I have a PySpark job that writes about 1.5TB data to HDFS in PARQUET format.
Here are the Spark params:
Num of executor: 500
Driver memory: 16G
Driver cores: 4
Executor memory: 16G
Executor cores: 4
spark.executor.memoryOverhead=16384
spark.sql.shuffle.partitions=2000
spark.default.parallelism=2000
How I write to HDFS(pseudo code):
if table is already exists:
df.write \
.mode('append') \
.format("parquet") \
.insertInto("{}.{}".format(database, table))
else:
df.write \
.mode('overwrite') \
.format("parquet") \
.partitionBy(partition_columns) \
.saveAsTable("{}.{}".format(database, table))
With the same params above, I've done two tests. The only difference between two tests was how many partitions I set to repartition
function before writing to HDFS.
Test 1: repartition final data to 500 partitions: df.repartition(500)

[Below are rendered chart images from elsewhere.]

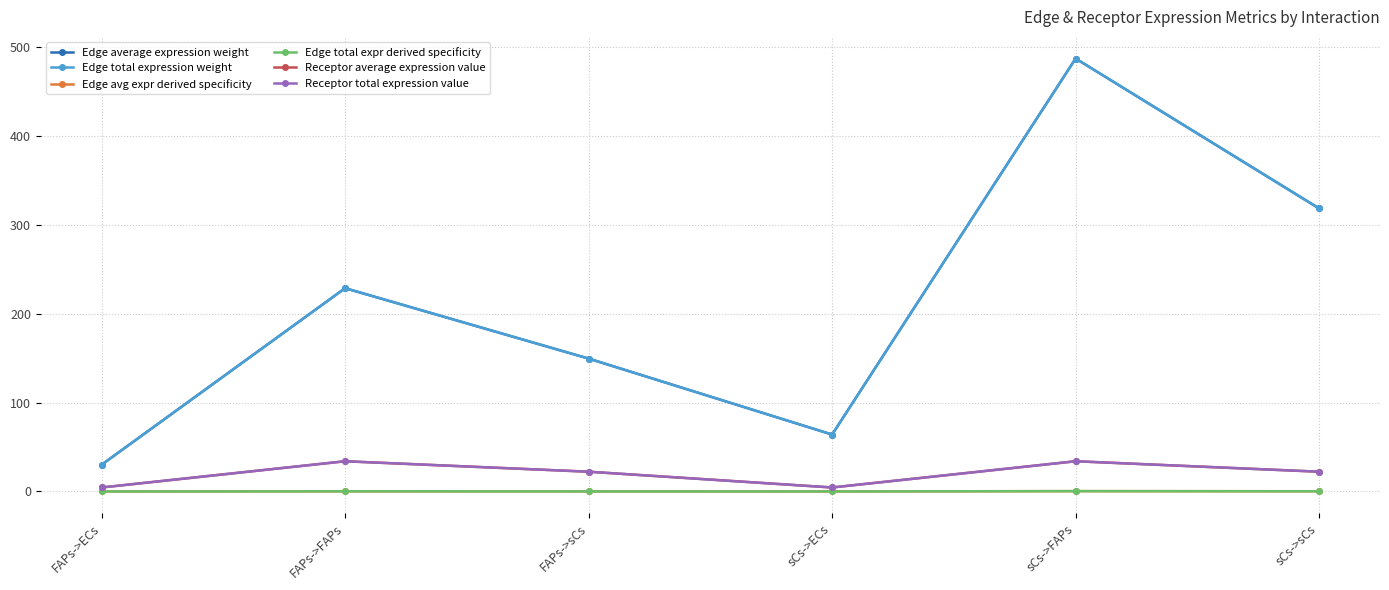

Reading right to left, transcribe all the data shown in this chart.

Edge average expression weight: sCs->sCs=318.7	sCs->FAPs=487.5	sCs->ECs=64.1	FAPs->sCs=149.6	FAPs->FAPs=228.9	FAPs->ECs=30.1
Edge total expression weight: sCs->sCs=318.7	sCs->FAPs=487.5	sCs->ECs=64.1	FAPs->sCs=149.6	FAPs->FAPs=228.9	FAPs->ECs=30.1
Edge avg expr derived specificity: sCs->sCs=0.2	sCs->FAPs=0.4	sCs->ECs=0.1	FAPs->sCs=0.1	FAPs->FAPs=0.2	FAPs->ECs=0.0
Edge total expr derived specificity: sCs->sCs=0.2	sCs->FAPs=0.4	sCs->ECs=0.1	FAPs->sCs=0.1	FAPs->FAPs=0.2	FAPs->ECs=0.0
Receptor average expression value: sCs->sCs=22.2	sCs->FAPs=34.0	sCs->ECs=4.5	FAPs->sCs=22.2	FAPs->FAPs=34.0	FAPs->ECs=4.5
Receptor total expression value: sCs->sCs=22.2	sCs->FAPs=34.0	sCs->ECs=4.5	FAPs->sCs=22.2	FAPs->FAPs=34.0	FAPs->ECs=4.5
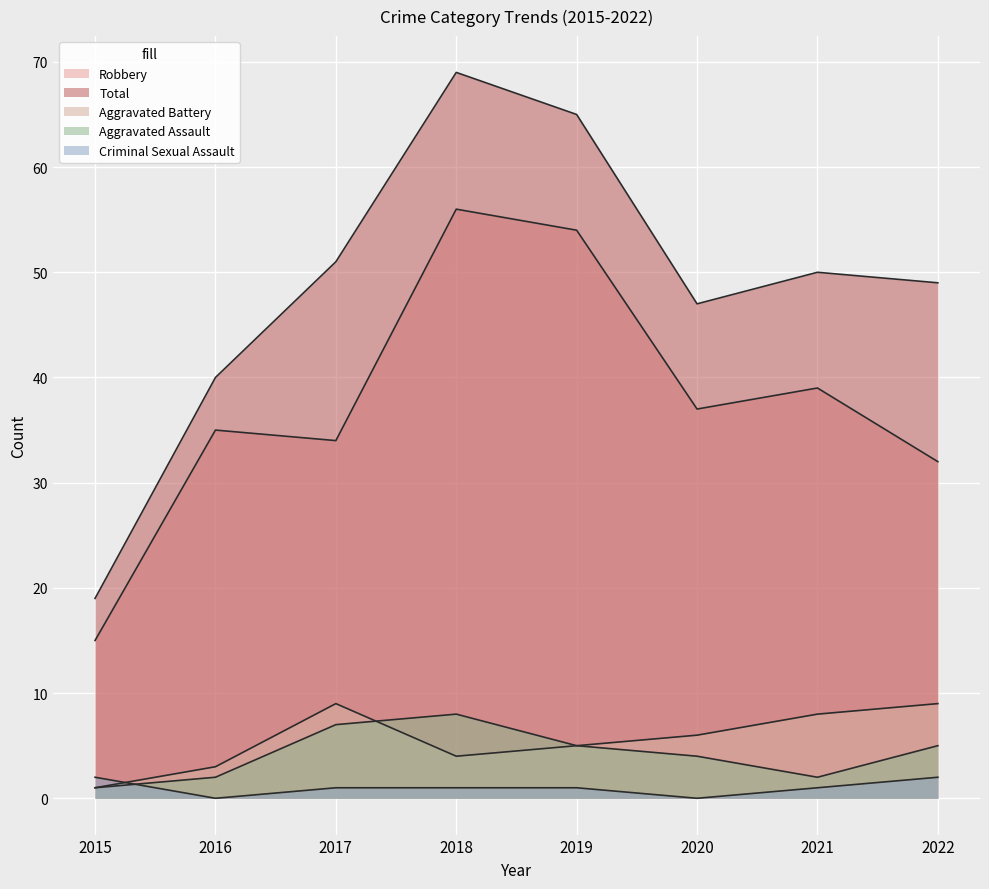

Rank the categories by Total value from highest to lowest.

2018, 2019, 2017, 2021, 2022, 2020, 2016, 2015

It is much faster and smoother, and there are very small gaps between jobs
https://drive.google.com/file/d/18PgbY_apbXWtZKfAloGj3Tg8C6bQJCSm/view?usp=sharing
https://drive.google.com/file/d/171TbeTb5wIkVjsMxBBIj4EnSStyPmww1/view?usp=sharing
You can see there are multiple jobs and the gap between two jobs are just a few minutes. The longest one is about 8 mins.
Test 2: repartition final data to 2000 partitions: df.repartition(2000) https://drive.google.com/file/d/1PIRI8hDdgCitlIxxdEI4As6SSwrfzYnu/view?usp=sharing
(I took the screenshot when the job was not done yet, so there were less jobs than test 1's screenshots)
The time gap between 1st and 2nd job: 51 mins, and this big time gap happens to each pair of adjacent jobs.
Entire Spark app took about 5 times than test1. Test 1 takes 1 hour to run, test 2 takes 5 hours.
My questions:
- Why writing more files cause so much difference in performance? Shouldn't multiple parquet files for same dataset/dataframe be written concurrently?
- I've noticed that in test2, the Spark job was still writing PARQUET files to HDFS during the gap time(after the job is done on UI). During that time, the PARQUET files kept increasing, and it stopped till there were 2000 parquet files.
It seems Spark does not write to HDFS concurrently, although I have 2000 executor cores(500 executors * 4 cores) and I set
spark.sql.shuffle.partitions=2000
andspark.default.parallelism=2000
. Is it possible to write to HDFS concurrently? - It seems when the Spark UI shows a job is completed, it just means it is completed in memory. But writing to HDFS can still be running, which is the gap. Is it true? See this as well https://weidongzhou.wordpress.com/2016/12/03/mysterious-time-gap-in-spark-job-timeline/
Is it possible that the underlying Hadoop service is throttling the write from Spark?